What the task asks:
Reproduce word for word the lines that accompany each of the following records, from kingdom through common name, and leave the pictures out of your answer.

Task inputs:
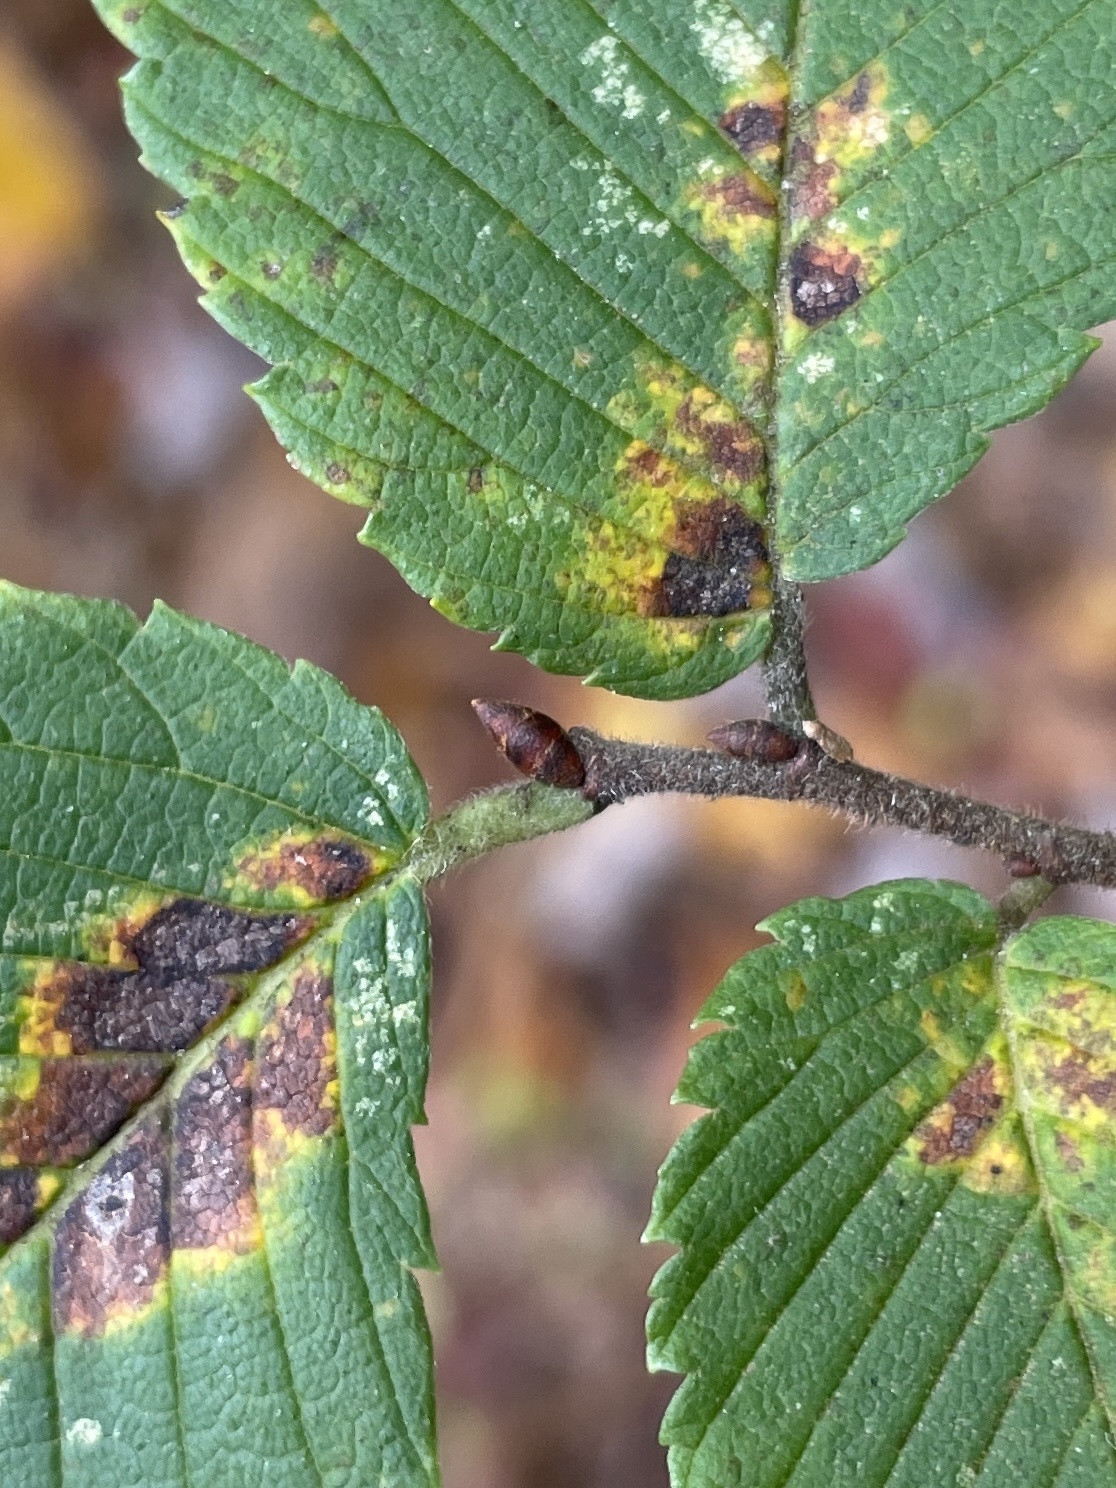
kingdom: Plantae
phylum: Tracheophyta
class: Magnoliopsida
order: Rosales
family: Ulmaceae
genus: Ulmus
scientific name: Ulmus americana
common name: American elm
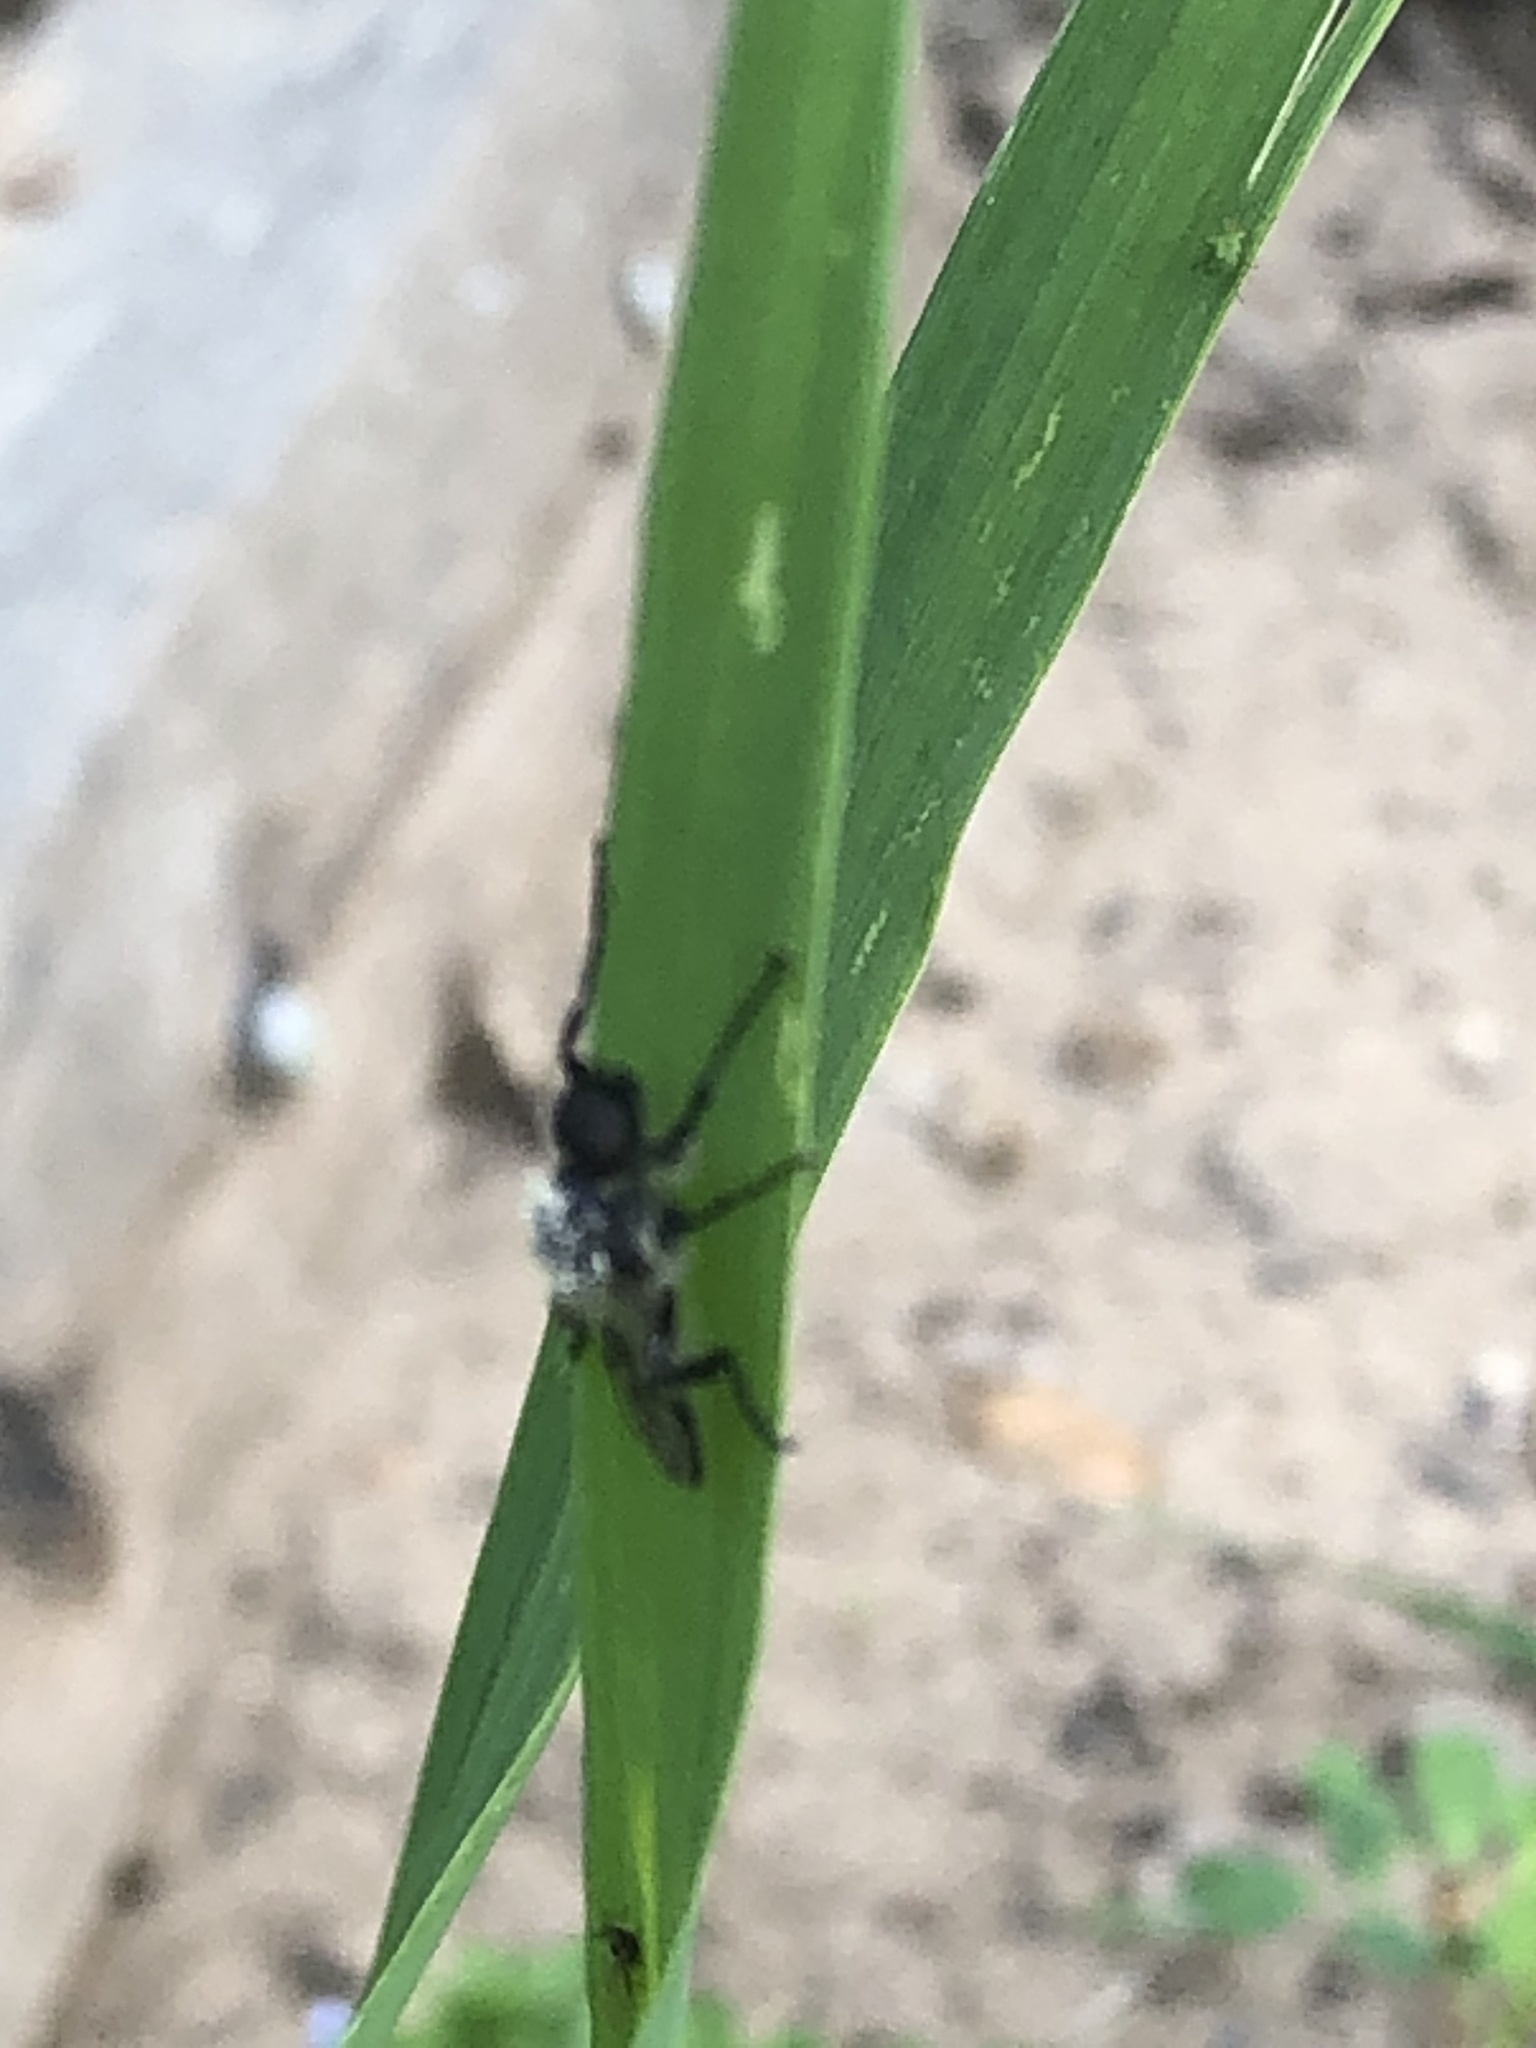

Correct response:
kingdom: Plantae
phylum: Tracheophyta
class: Magnoliopsida
order: Rosales
family: Ulmaceae
genus: Ulmus
scientific name: Ulmus americana
common name: American elm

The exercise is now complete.